Sì, perché se c’è da imparare un nuovo ABC del guardarsi negli occhi, far diventare i balbettii discorsi, abbattere le dighe che impediscono il libero fluire delle emozioni; allora, se il Teatro è proprio “l’arte della relazione”, chi meglio dell’attore o formatore teatrale può essere il “restauratore di un quadro di socialità giovanile danneggiata”? Tra l’altro questo progetto, nel punto “Realizzazione di percorsi educativi volti al potenziamento delle competenze e per l’aggregazione” consente alle scuole di reperire competenze creative anche da soggetti esterni. Quindi perché non cogliere tre piccioni con una sola fava: docenti a dare continuità ad una tradizione di fancazzismo balneare, attori un po’ meno in difficoltà economica, e studenti un po’ meno asfaltati dalla noia? Sì, lo so che la scadenza del bando il 21 maggio è proibitiva, ma proviamoci.

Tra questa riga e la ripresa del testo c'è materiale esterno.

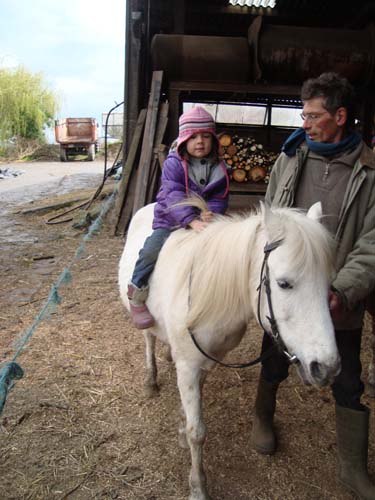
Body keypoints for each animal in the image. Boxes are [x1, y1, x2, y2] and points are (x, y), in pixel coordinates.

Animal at [119, 201, 342, 500]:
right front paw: (198, 486)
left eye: (329, 285)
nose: (327, 367)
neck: (205, 296)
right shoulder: (189, 366)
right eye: (284, 284)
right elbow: (198, 432)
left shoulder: (205, 362)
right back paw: (150, 380)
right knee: (148, 339)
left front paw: (181, 425)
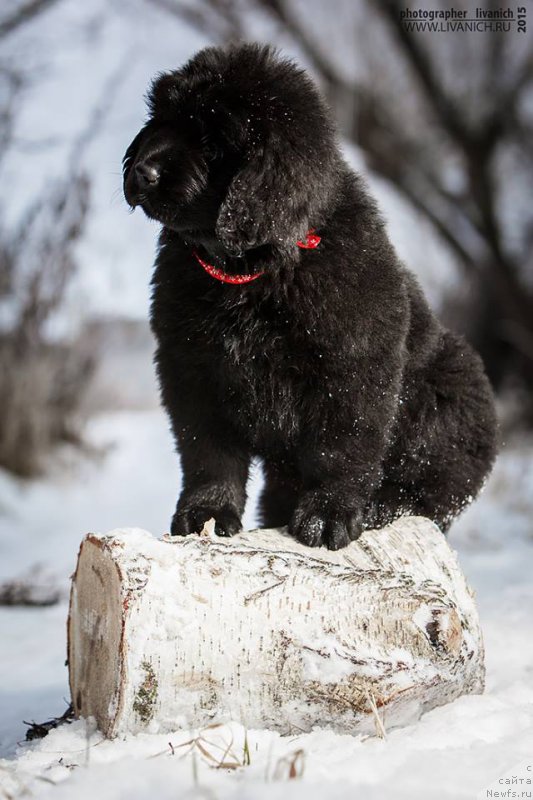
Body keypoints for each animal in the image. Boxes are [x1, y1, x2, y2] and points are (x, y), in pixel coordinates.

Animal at [122, 43, 496, 552]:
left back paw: (382, 507)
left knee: (433, 493)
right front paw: (205, 513)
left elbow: (340, 448)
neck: (252, 273)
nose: (142, 170)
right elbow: (208, 451)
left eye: (213, 143)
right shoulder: (193, 367)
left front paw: (328, 516)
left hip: (452, 392)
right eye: (162, 121)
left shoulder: (352, 366)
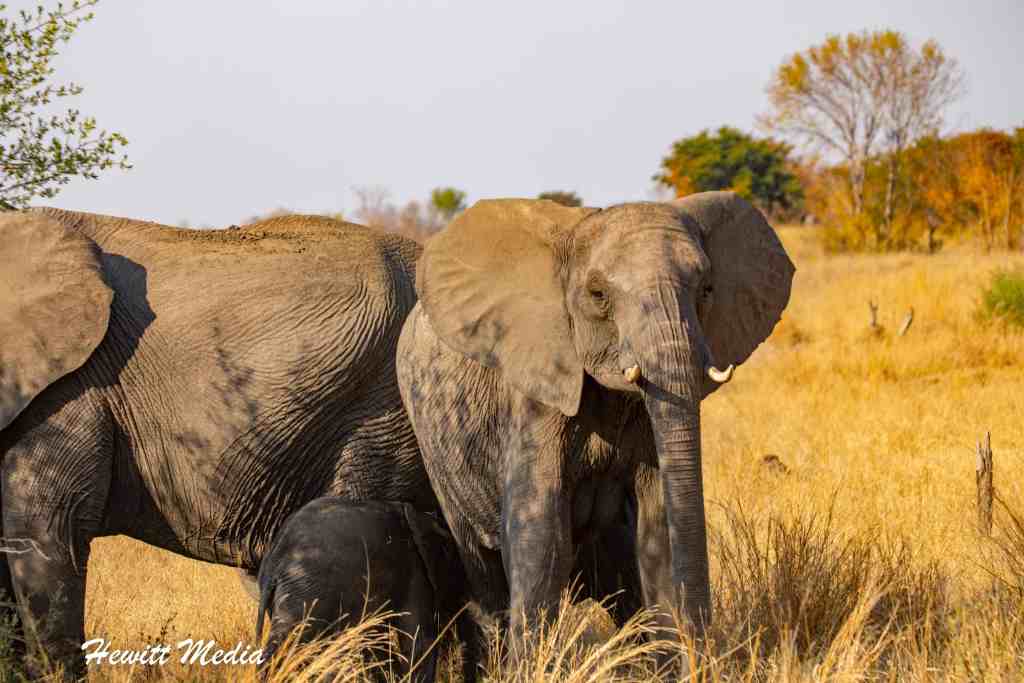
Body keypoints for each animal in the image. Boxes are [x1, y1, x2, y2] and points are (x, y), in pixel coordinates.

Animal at [256, 497, 479, 683]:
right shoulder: (414, 569)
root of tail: (275, 555)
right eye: (454, 564)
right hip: (304, 589)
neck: (421, 517)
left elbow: (375, 641)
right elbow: (419, 636)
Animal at [395, 189, 794, 655]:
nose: (703, 654)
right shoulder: (535, 389)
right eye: (598, 293)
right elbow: (542, 533)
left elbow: (659, 527)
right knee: (483, 570)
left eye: (707, 289)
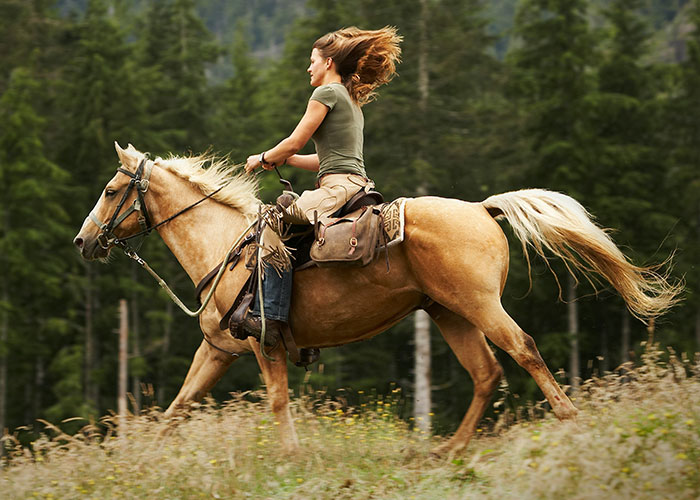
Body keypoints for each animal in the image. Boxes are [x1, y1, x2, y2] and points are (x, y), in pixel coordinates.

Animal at [73, 142, 681, 457]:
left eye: (110, 190)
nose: (83, 242)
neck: (227, 248)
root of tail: (482, 208)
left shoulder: (265, 345)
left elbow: (277, 402)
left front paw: (291, 458)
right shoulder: (219, 349)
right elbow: (178, 406)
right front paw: (143, 459)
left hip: (481, 306)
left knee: (524, 350)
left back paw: (570, 421)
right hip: (449, 314)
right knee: (486, 374)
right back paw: (447, 451)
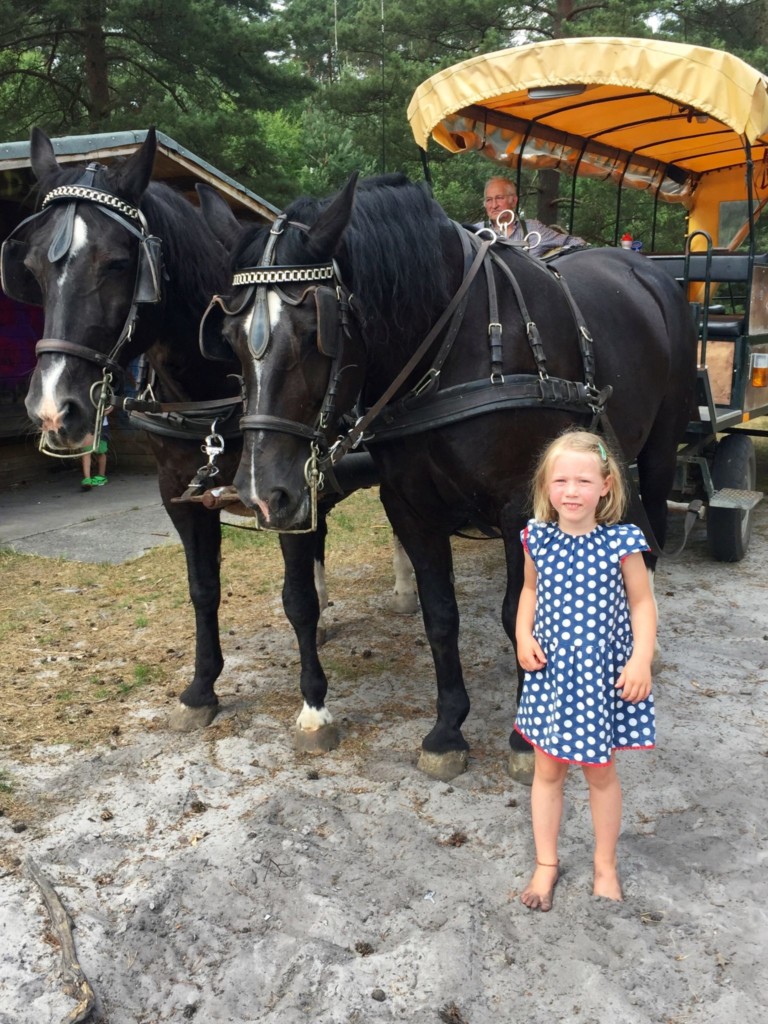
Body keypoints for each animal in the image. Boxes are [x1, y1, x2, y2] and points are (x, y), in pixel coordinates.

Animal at [6, 132, 415, 749]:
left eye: (119, 263)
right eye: (30, 267)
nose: (53, 410)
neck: (216, 392)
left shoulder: (279, 487)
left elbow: (294, 599)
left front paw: (314, 705)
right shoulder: (181, 494)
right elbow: (203, 589)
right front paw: (201, 690)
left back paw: (405, 588)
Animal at [199, 174, 704, 782]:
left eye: (313, 331)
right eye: (228, 335)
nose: (259, 492)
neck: (455, 350)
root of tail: (645, 268)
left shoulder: (520, 508)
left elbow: (517, 616)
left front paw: (523, 742)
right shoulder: (410, 506)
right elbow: (440, 616)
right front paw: (447, 731)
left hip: (657, 449)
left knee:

A proposito di 21 maggio: il blog, causa spettacolo che ri-debutta proprio quel giorno lì, si ferma per un mesetto. Cioè, non è che si ferma del tutto: è che dopo la “Trilogia della Clausura”, si cambia argomento. Proporrò la “Tetralogia del Sessismo linguistico alle Scuole Medie”, cioè il resoconto, già scritto, di una ricerca-azione svolta nella mia classe e spalmata negli interventi delle prossime quattro settimane. Su cosa? Appunto, su ciò che di linguaggio di genere, schwa, direttore/direttrice, plurale maschile sovraesteso ecc. può arrivare in una classe di una Scuola Secondaria di I° Grado. Sarò quindi meno sul pezzo rispetto all’attualità, ma a ben vedere forse quello è un problema che ho sempre.
Per il resto, siccome gliel’ho promesso: lo spettacolo “La scuola non serve a nulla 2.0” l’ho scritto con Carlo Turati che, a sua volta ha pubblicato un romanzo. E se il romanzo non vende, lui mi fa pagare i testi: sicché il titolo è “La carezza della mantide” e se avete dei figli/e vale la pena di leggerlo (sì, sarebbe più per papà che per mamme, e quindi non è un suggerimento per un regalo… ma who cares?). A posto così, Carlo? Che altro aggiungere? Dal 21 maggio vi aspetto a teatro. Dal vivo.